┌──

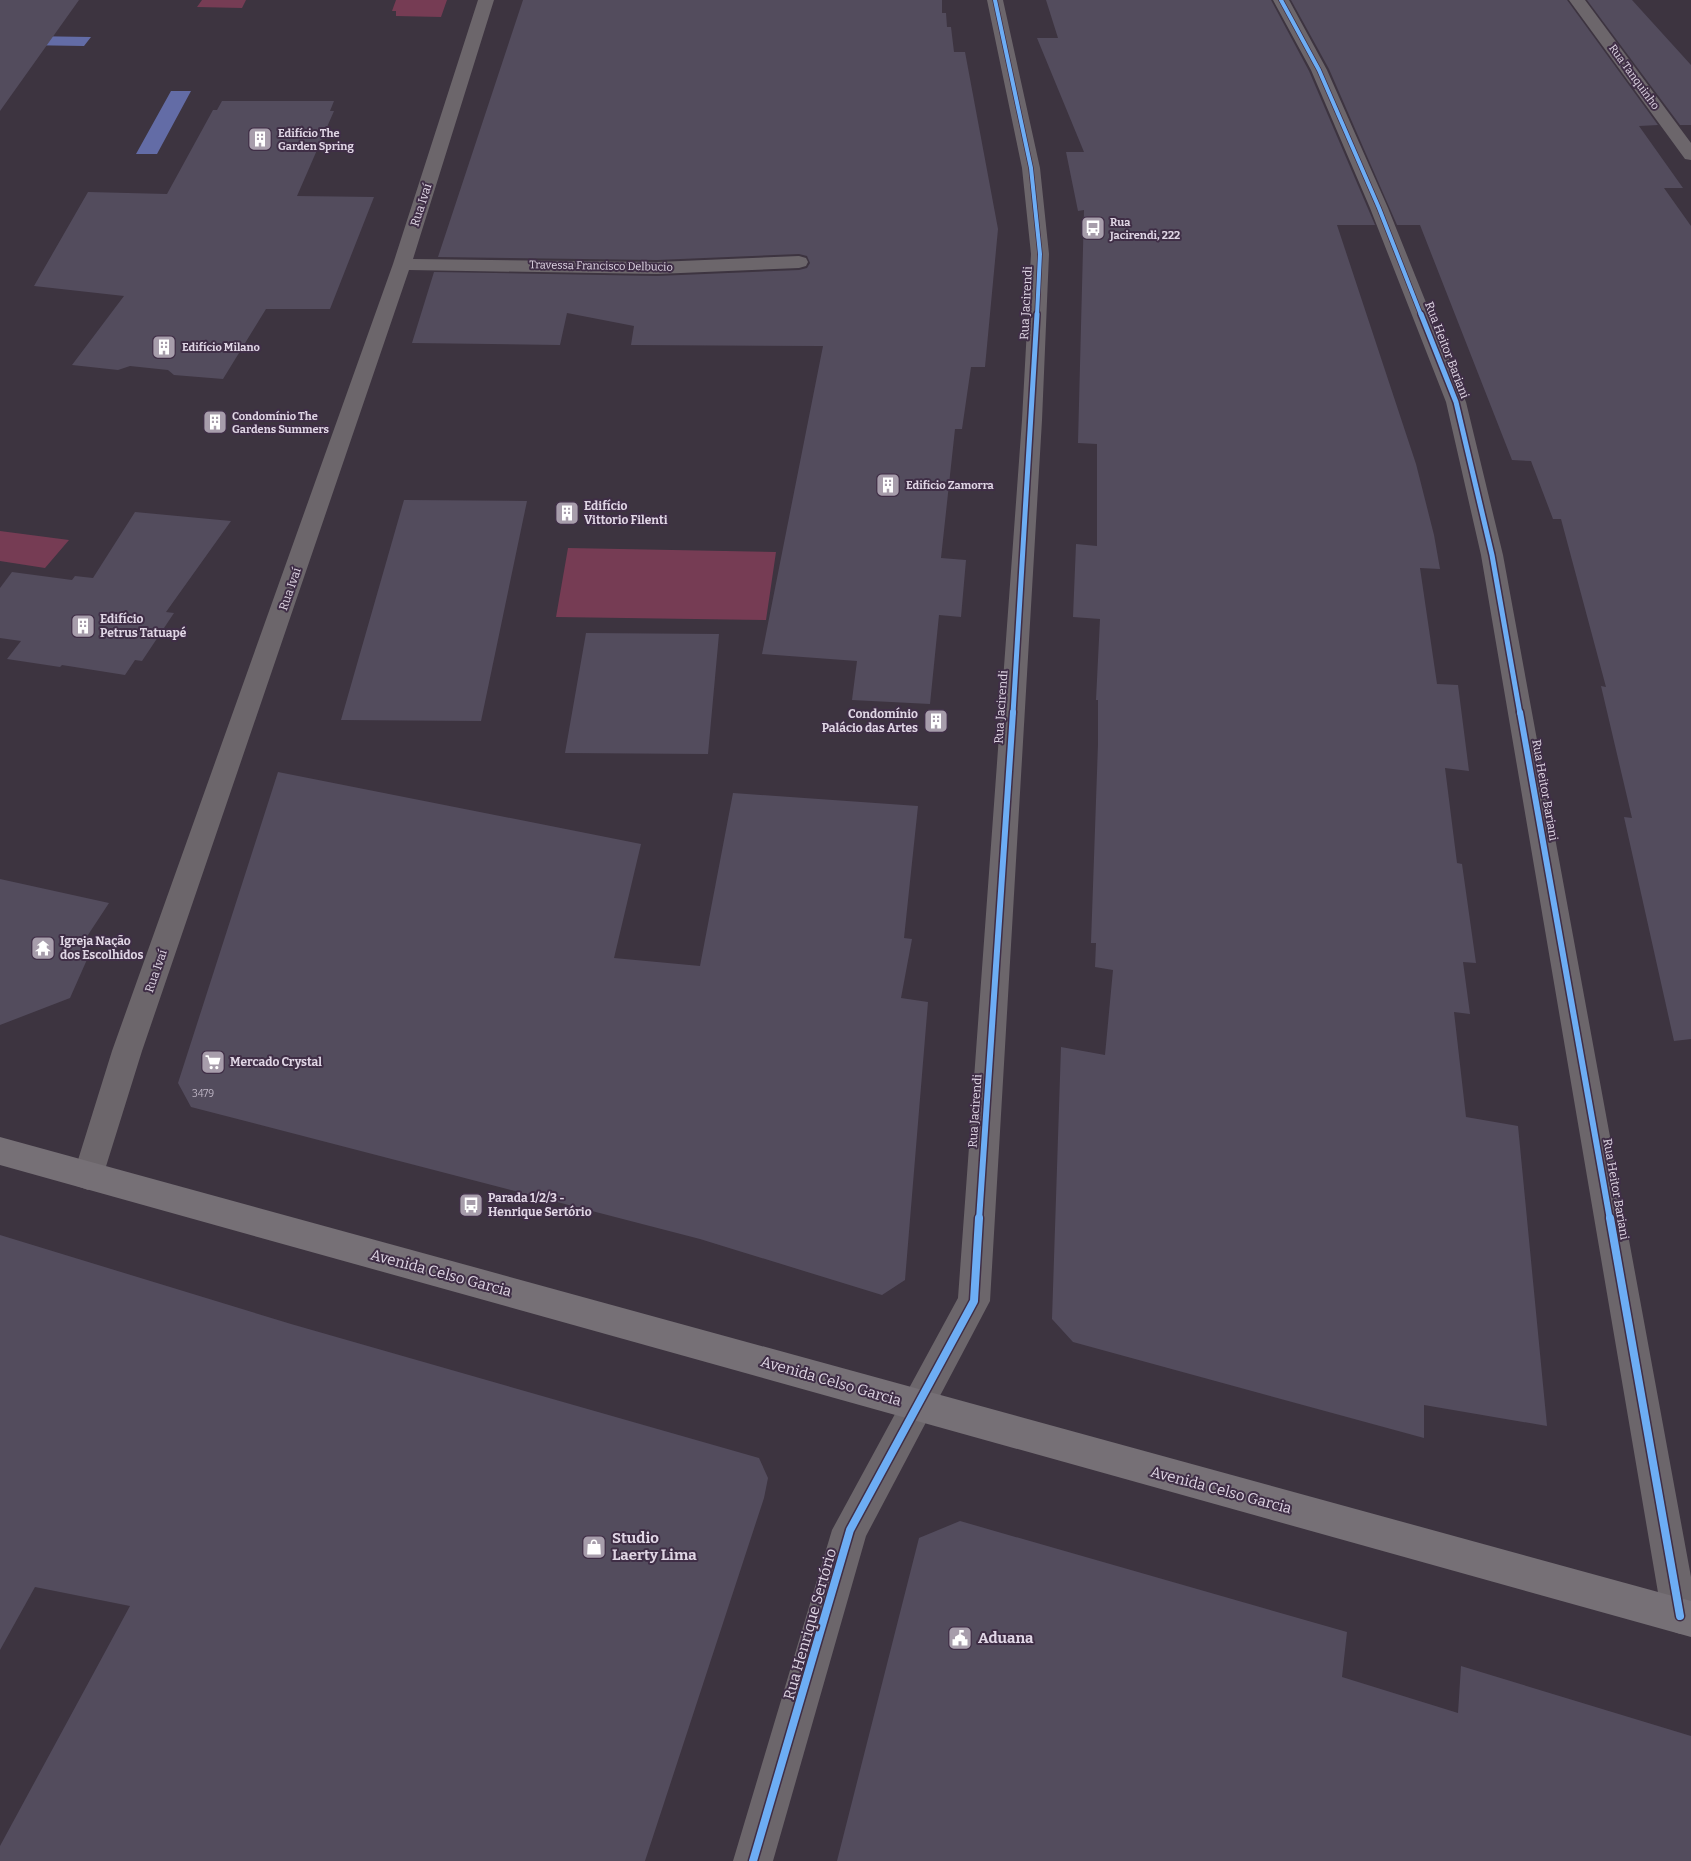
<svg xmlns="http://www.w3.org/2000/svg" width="1691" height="1861" font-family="Bitter,serif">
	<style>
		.green { fill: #763c54 }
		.water { fill: #636ca6 }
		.building { fill: #534c5d }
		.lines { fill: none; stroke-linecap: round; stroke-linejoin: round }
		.minor { fill: #6c666b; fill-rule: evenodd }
		.major { fill: #767076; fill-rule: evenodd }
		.cycleway-far3-casing { stroke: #3f2e46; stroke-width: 5.5 }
		.cycleway-far2-casing { stroke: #3f2e46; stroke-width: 8 }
		.cycleway-far1-casing { stroke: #3f2e46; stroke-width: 9 }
		.cycleway-casing { stroke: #3f2e46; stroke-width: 11 }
		.cycleway-far3 { stroke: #6dadf4; stroke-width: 4 }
		.cycleway-far2 { stroke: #6dadf4; stroke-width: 5 }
		.cycleway-far1 { stroke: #6dadf4; stroke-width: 6 }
		.cycleway { stroke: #6dadf4; stroke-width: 8 }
		.labels { text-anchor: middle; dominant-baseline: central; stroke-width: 4; stroke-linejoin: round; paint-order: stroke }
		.number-label { font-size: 10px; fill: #bdb4c3 }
		.far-street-label { font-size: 11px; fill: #e0d6e5; stroke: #3f2e46 }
		.far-poi-label { font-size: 11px; font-weight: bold; fill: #e0d6e5; stroke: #3f2e46; text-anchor: start }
		.street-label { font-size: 12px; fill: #e0d6e5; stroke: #3f2e46 }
		.poi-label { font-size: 12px; font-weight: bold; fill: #e0d6e5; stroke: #3f2e46; text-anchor: start }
		.near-street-label { font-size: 15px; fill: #e0d6e5; stroke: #3f2e46 }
		.near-poi-label { font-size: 15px; font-weight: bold; fill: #e0d6e5; stroke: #3f2e46; text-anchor: start }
	</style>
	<rect width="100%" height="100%" fill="#3d3440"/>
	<!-- green -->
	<path class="green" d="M202,0H246L242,8L197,7Z
		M396,0H447L441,17L396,16V11H392Z
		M0,531L69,540L45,568L0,561Z
		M568,548L776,552L766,620L556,617Z"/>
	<!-- water -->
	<path class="water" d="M28,36L91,37L84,46L21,45Z
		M171,91H191L157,154H136Z"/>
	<!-- building -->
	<path class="building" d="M0,0H79L0,111Z
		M523,0H942V13H946L947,27H951L954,52H965L998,229L985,367H971L962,429H955L941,558L966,560L961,617L939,615L930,704L852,700L857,661L762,654L823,346L631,345L634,326L567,313L560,345L412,343L434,272L657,276L799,270L807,268L810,263L807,256L799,254L657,260L438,257Z
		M1046,0H1271L1309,71L1375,225H1337L1416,464L1434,535L1440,569L1420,568L1437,684L1458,685L1469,771L1445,768L1457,863L1462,864L1476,963L1463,962L1470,1014L1454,1012L1466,1117L1518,1126L1547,1426L1424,1405V1438L1073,1342L1052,1319L1061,1047L1105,1055L1113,970L1095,967L1096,943H1091L1098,744V700H1096L1100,619L1073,617L1076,544L1097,546V444L1078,443L1084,210L1078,211L1066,152H1084L1037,38H1058Z
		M1291,0H1567L1658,125L1639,126L1683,188H1664L1691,226V1039L1674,1041L1624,817L1632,818L1601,686L1606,687L1561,519H1553L1531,461L1512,460L1420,225H1397L1329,69Z
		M1587,0H1632L1691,65V125H1680Z
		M222,101H334L330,111H334L297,196L374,197L330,309H266L223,379L174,375L168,370L130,366L118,370L72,365L124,296L34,286L88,192L167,194L213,110H217Z
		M404,500L527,501L481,721L341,720Z
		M135,512L231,521L166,612L174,613L142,661L135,660L125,675L62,665L60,667L7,659L21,641L0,638V588L12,572L72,580L75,576L93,578Z
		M586,633L719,634L708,754L565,753Z
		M278,772L641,844L614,958L700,966L733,793L918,806L904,938L912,939L901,998L928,1002L905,1280L882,1295L700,1239L191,1107L178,1083Z
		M0,879L109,903L84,941L89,955L70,998L0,1025Z
		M0,1235L291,1324L759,1458L768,1478L764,1498L645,1861H0V1846L130,1606L35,1587L0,1650Z
		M960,1521L1347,1632L1342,1677L1458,1713L1461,1666L1691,1736V1861H837L919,1538Z"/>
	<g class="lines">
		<!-- minor -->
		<path class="minor" d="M478,0H494L413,259L657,262L799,256L806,258L808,262L806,266L799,268L657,274L409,270L142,1051L103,1176L99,1186L88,1190L77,1186L73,1176L112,1051L393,264Z
			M987,0H1003L1040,168L1049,254L1042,420L990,1301L866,1536L773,1861H733L832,1530L958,1298L1022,420L1031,254L1022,168Z
			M1273,0H1289L1327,70L1388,208L1466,402L1503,555L1691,1577V1630L1680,1634L1667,1629L1662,1616L1481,555L1446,402L1370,208L1311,70Z
			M1569,0H1585L1691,143V160L1685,159Z"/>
		<!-- major -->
		<path class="major" d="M0,1137L1691,1601V1637L0,1165Z"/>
		<!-- cycleway-far3 casing -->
		<g class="cycleway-far3-casing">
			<path id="cycleway-far3" d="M995,0L1031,168L1040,254L1037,315
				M1281,0L1319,70L1379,208L1421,315"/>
		</g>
		<!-- cycleway-far2 casing -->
		<g class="cycleway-far2-casing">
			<path id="cycleway-far2" d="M1421,314L1456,402L1492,555L1520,714
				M1013,714L1037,314"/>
		</g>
		<!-- cycleway-far1 casing -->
		<g class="cycleway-far1-casing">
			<path id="cycleway-far1" d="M1520,712L1610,1220
				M979,1220L1013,712"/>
		</g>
		<!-- cycleway casing -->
		<g class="cycleway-casing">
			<path id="cycleway" d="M1610,1218L1680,1616
				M753,1861L850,1530L974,1301L979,1218"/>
		</g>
		<!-- cycleway-far3 -->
		<use href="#cycleway-far3" class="cycleway-far3"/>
		<!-- cycleway-far2 -->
		<use href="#cycleway-far2" class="cycleway-far2"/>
		<!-- cycleway-far1 -->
		<use href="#cycleway-far1" class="cycleway-far1"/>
		<!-- cycleway -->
		<use href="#cycleway" class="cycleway"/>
	</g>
	<!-- icons -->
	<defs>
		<g id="building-square" transform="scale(1.25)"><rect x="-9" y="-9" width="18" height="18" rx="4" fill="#a79dab" stroke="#3f2e46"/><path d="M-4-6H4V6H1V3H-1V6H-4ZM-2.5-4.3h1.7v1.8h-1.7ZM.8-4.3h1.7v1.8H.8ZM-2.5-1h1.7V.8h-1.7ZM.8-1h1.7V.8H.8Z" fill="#fff"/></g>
		<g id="bus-square" transform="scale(1.25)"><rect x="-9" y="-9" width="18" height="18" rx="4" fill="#a79dab" stroke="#3f2e46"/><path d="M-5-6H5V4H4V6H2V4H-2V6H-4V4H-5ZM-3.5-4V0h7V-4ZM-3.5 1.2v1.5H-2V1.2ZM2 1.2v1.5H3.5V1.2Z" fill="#fff"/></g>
		<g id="temple-square" transform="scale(1.25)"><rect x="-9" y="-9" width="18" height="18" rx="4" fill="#a79dab" stroke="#3f2e46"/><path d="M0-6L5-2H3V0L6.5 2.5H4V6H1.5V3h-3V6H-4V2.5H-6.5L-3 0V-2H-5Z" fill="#fff"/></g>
		<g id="supermarket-square" transform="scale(1.25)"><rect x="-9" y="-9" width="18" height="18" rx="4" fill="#a79dab" stroke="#3f2e46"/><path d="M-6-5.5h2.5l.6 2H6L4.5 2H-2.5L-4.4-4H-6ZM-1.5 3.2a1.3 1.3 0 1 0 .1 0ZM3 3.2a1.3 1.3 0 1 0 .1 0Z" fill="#fff"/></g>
		<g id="shop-square" transform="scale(1.25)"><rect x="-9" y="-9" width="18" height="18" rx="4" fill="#a79dab" stroke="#3f2e46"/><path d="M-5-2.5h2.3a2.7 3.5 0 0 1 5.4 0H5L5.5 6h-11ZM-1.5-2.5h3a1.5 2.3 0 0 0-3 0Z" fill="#fff"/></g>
		<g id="civic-square" transform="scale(1.25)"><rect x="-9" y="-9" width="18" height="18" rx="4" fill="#a79dab" stroke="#3f2e46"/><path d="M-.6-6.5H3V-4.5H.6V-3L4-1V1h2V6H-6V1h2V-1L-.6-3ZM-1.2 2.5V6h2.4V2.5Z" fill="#fff"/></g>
	</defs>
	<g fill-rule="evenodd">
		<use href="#building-square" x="260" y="139"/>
		<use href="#bus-square" x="1093" y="228"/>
		<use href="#building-square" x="164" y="347"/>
		<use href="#building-square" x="215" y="422"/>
		<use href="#building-square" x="888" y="485"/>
		<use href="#building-square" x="567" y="513"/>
		<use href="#building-square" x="83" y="626"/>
		<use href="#building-square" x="936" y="721"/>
		<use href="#temple-square" x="43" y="948"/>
		<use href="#supermarket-square" x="213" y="1062"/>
		<use href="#bus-square" x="471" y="1205"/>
		<use href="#shop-square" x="594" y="1547"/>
		<use href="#civic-square" x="960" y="1638"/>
	</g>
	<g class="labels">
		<!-- number labels -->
		<g class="number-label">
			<text x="203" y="1094">3479</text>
		</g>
		<!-- far-street labels -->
		<g class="far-street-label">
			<text transform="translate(1634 77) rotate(54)">Rua Tanquinho</text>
			<text transform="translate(601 266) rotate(1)">Travessa Francisco Delbucio</text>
		</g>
		<!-- far-poi labels -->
		<g class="far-poi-label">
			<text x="278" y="133">Edifício The<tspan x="278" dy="13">Garden Spring</tspan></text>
			<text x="1110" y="222">Rua<tspan x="1110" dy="13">Jacirendi, 222</tspan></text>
			<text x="182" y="347">Edifício Milano</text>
			<text x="232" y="416">Condomínio The<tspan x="232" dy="13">Gardens Summers</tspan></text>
			<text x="906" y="485">Edificio Zamorra</text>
		</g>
		<!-- street labels -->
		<g class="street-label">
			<text transform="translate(421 205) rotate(-72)">Rua Ivaí</text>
			<text transform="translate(1026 303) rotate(-87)">Rua Jacirendi</text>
			<text transform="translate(1447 350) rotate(69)">Rua Heitor Bariani</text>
			<text transform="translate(290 589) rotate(-71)">Rua Ivaí</text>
			<text transform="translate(1001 707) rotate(-86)">Rua Jacirendi</text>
			<text transform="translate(1545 790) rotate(80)">Rua Heitor Bariani</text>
			<text transform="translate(156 971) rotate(-71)">Rua Ivaí</text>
			<text transform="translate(975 1111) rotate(-86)">Rua Jacirendi</text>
			<text transform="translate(1616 1189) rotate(80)">Rua Heitor Bariani</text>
		</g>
		<!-- poi labels -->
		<g class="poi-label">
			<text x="584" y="506">Edifício<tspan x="584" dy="14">Vittorio Filenti</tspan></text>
			<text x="100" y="619">Edifício<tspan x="100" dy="14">Petrus Tatuapé</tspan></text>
			<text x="918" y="714" text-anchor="end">Condomínio<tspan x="918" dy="14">Palácio das Artes</tspan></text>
			<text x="60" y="941">Igreja Nação<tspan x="60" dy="14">dos Escolhidos</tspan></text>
			<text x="230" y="1062">Mercado Crystal</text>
			<text x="488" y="1198">Parada 1/2/3 -<tspan x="488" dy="14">Henrique Sertório</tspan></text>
		</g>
		<!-- near-street labels -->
		<g class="near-street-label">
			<text transform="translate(441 1273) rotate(15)">Avenida Celso Garcia</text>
			<text transform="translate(831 1381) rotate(16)">Avenida Celso Garcia</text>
			<text transform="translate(1221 1490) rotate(15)">Avenida Celso Garcia</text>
			<text transform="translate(810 1624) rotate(-74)">Rua Henrique Sertório</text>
		</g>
		<!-- near-poi labels -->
		<g class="near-poi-label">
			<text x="612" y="1538">Studio<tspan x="612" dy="17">Laerty Lima</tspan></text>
			<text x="978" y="1638">Aduana</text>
		</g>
	</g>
</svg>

└──

What is required —
Find "lines" in the data above. Report each line where it appears.

Result of this exercise —
		.lines { fill: none; stroke-linecap: round; stroke-linejoin: round }
	<g class="lines">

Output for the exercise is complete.